People likely to be affected by cuts and groups that feel they bear an unfair burden of government requirements or taxes got a few minutes to express themselves. Rarely did anyone say, “Instead of cutting me, cut Program A, Policy B and Agency C” or “To cover the millions this exemption is going to cost you, raise taxes on industries X, Y and Z.” That might be a bit too transparent.
Leading Democrats like Majority Leader Lisa Brown of Spokane and Ways and Means Chairman Ed Murray of Seattle are probably right when they say things are more transparent than they were years ago. But based on the stories, that seems a pretty low standard.
Some years the state gets a budget everybody dislikes but enough people are willing to swallow and approve. This year we got Friday night’s use of a parliamentary procedure that’s invoked less often than baseball’s infield fly rule, and is probably as well understood. Great theater, but whether it makes for a better budget remains to be seen.

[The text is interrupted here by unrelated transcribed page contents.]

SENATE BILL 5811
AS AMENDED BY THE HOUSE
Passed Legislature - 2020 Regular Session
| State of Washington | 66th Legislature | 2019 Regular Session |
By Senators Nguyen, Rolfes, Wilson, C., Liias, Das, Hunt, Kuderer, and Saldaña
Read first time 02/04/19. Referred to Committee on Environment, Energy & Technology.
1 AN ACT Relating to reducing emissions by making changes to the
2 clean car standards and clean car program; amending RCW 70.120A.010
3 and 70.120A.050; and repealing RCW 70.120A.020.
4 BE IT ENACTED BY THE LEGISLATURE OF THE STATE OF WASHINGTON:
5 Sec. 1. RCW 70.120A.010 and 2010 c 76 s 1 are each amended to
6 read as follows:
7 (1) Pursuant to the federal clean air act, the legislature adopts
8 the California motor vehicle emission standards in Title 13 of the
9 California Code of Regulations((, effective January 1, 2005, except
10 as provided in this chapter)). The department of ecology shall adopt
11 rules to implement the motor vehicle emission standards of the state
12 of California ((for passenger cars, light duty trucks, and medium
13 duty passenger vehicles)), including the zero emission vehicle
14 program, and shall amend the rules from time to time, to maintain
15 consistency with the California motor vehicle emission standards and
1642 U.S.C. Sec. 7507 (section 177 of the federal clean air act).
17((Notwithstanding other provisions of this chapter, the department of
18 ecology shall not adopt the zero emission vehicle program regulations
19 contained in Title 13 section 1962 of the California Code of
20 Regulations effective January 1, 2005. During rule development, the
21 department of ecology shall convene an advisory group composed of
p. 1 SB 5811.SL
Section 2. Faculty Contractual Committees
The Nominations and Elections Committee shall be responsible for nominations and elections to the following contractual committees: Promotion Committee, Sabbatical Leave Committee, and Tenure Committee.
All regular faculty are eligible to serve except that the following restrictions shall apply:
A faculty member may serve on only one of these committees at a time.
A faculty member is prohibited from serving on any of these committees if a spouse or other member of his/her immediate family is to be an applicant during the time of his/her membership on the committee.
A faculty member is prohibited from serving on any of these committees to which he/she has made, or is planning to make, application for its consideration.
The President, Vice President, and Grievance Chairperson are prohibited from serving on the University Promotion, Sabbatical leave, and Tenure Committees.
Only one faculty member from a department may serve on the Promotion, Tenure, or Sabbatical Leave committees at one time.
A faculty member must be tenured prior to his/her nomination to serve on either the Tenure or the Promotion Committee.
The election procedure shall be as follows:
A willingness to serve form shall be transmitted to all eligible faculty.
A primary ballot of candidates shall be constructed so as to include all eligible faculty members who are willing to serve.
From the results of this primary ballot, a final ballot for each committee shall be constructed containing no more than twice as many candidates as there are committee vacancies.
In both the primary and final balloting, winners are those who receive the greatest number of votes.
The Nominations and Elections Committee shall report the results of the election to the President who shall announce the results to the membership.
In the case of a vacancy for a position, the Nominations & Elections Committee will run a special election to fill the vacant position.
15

Murray said adding more time for the public to study and vet the budgets is next to impossible for a 60-day session with part-time legislators. He’s right, if they keep the current schedule where the calendar starts the first week of January, and the days fall away without break, even for weekends when no one’s around.
But how difficult would it be to pass an amendment to break the session in half, with a rule that each party in each chamber must release a budget at the end of 30 days, then take a week or two off before holding hearings and finishing the spending decisions? At the start of the second half, Ways and Means committees would be required to hold simultaneous hearings on both party’s budgets, giving the public a chance to compare and contrast, not just comment.
It could mean that when the two parties have different views of transparency, the public might be better able to determine whose truth approaches reality. And when legislators push out the inevitable last-minute compromise, more people will feel like they’re looking through the window with the cops, not staring at the mirror with the perp.